HEALTH IMAGES This company incorporates two of the hottest trends in the medical industry: MRI (magnetic-resonance imaging) and free-standing treatment centers, in 28 locations throughout the Eastern U.S. Similar to an X-ray, MRI is a diagnostic procedure. But instead of using radiation, it combines a magnetic field and low-energy FM radio waves to create a digitized image. MRI is generally more precise than X-rays and can be used on soft body tissues that elude radiation. While Health Images charges about the same as hospitals for an MRI, the patient-friendly atmosphere keeps the public pouring in. People like the convenience of the centers -- none of the check-in hassles that plague most hospitals, and faster test results. Last year the company, located in Atlanta, earned $3 million on sales of $49 million, up 33% and 55%, respectively, over 1989. Return on equity was a healthy 20%. The stock recently sold for $10.63 a share, 19 times 1991 earnings as estimated by analyst Edward Keaney of Stifel Nicolaus in St. Louis.
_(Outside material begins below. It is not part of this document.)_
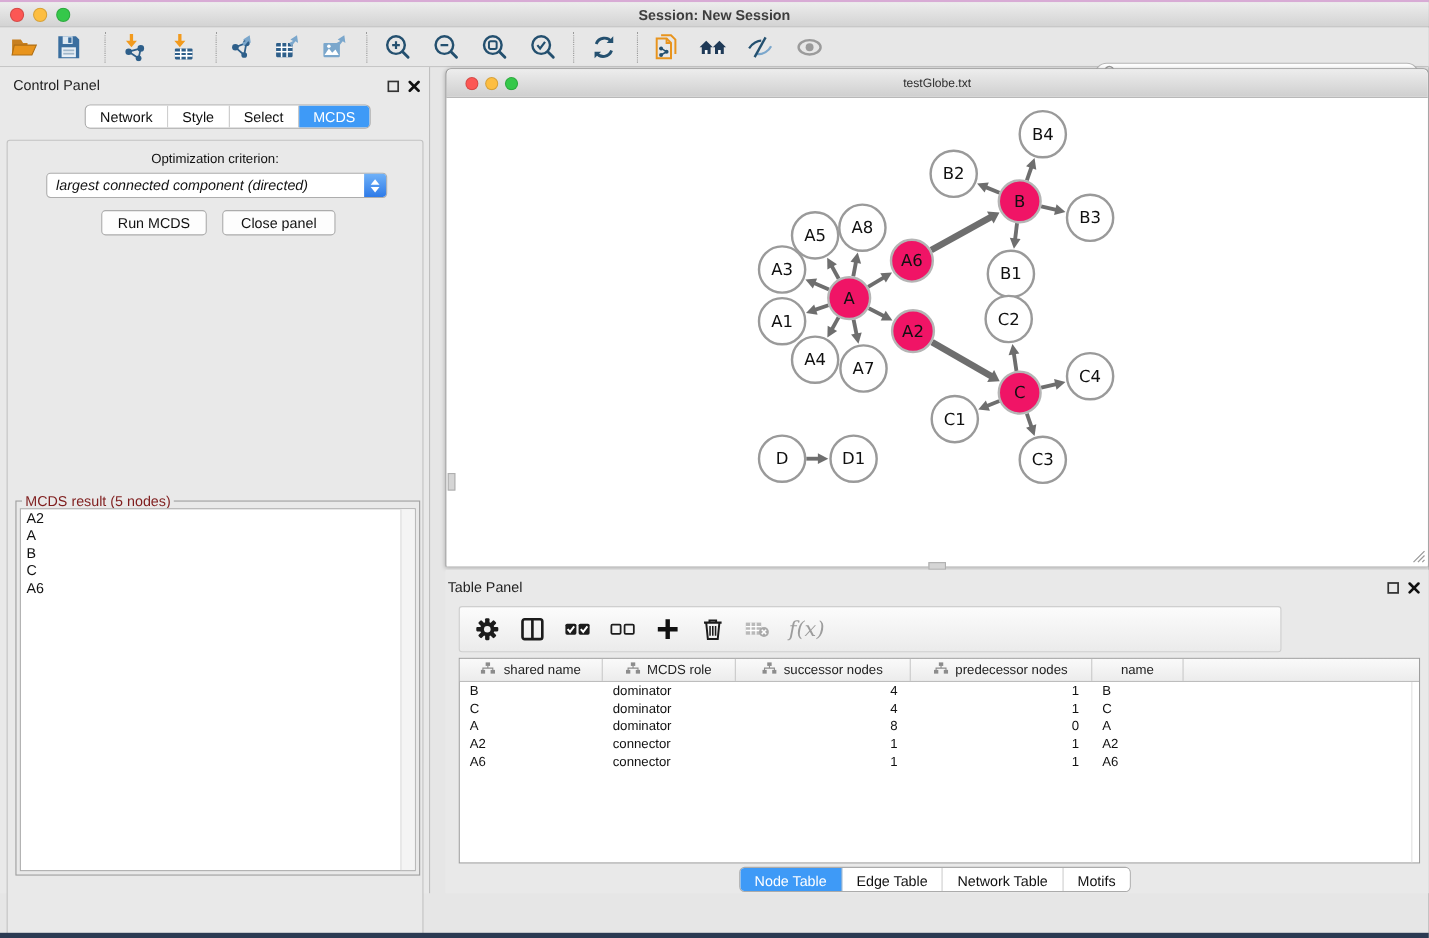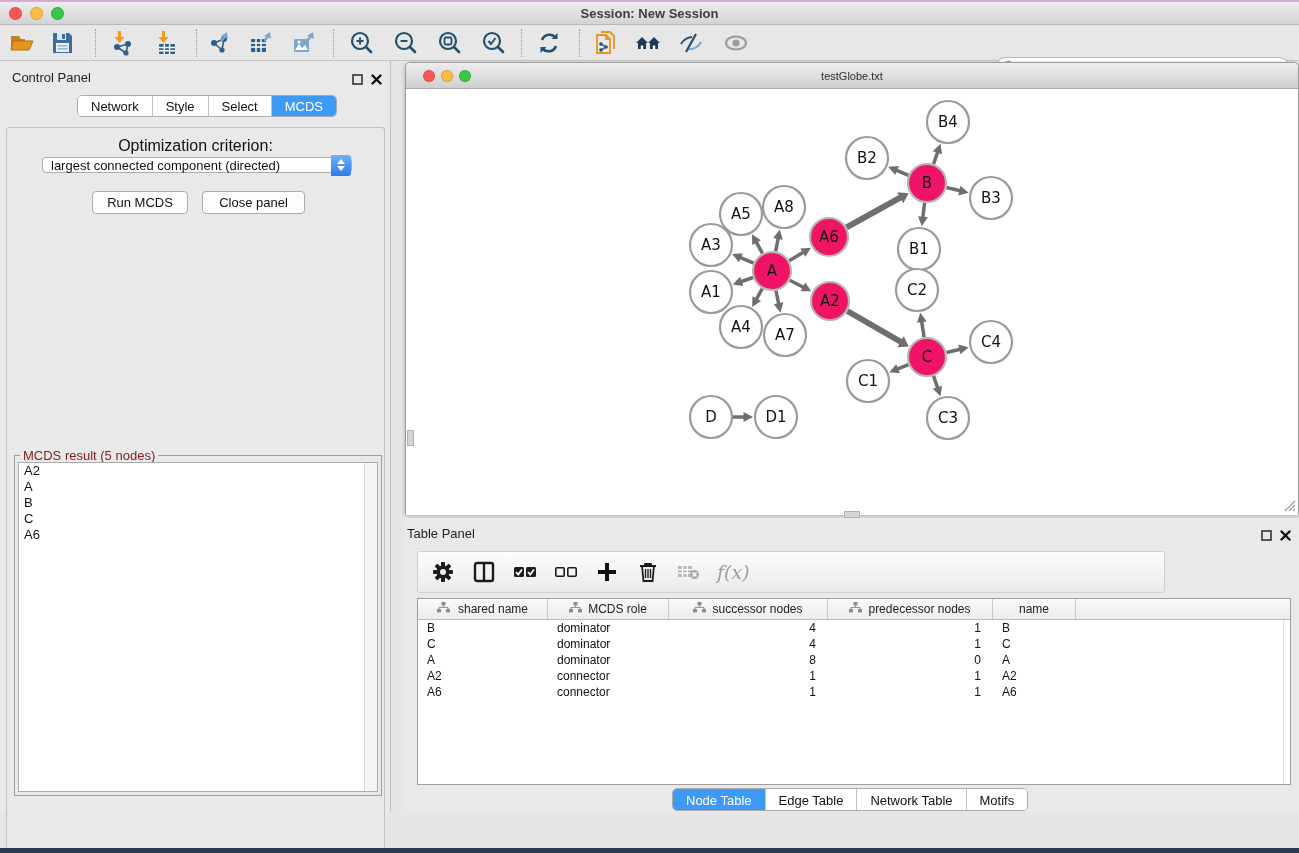"Optimization criterion:" .opt-label { font-size: 16px -> 12px }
INTERTRANS In a world gone global, this Dallas shipper is well situated. If an electronics company, say, wants to send some high-tech wares from a plant in Texas to one in Singapore, Intertrans can help. The company will pick up the goods and arrange for plane travel, which it can book cheaply because it ships in bulk. One of the company's 100 agents scattered around the world will receive the shipment in Singapore and handle all the red tape of customs, export documentation, and licensing. The representative then ensures that the goods are delivered to their final destination. Companies are willing to pay handsomely to dodge the intricacies of the world's postal systems. Last year Intertrans earned $6 million on sales of $206 million, up 19% and 22%, respectively, over 1989. The stock recently traded for $21.25 a share, 17 times the 1991 earnings estimate of Richard Edelman of Southwest Securities in Dallas. In May, Intertrans acquired a Miami shipper, a move that extended the company's reach -- and revenues -- in Latin America.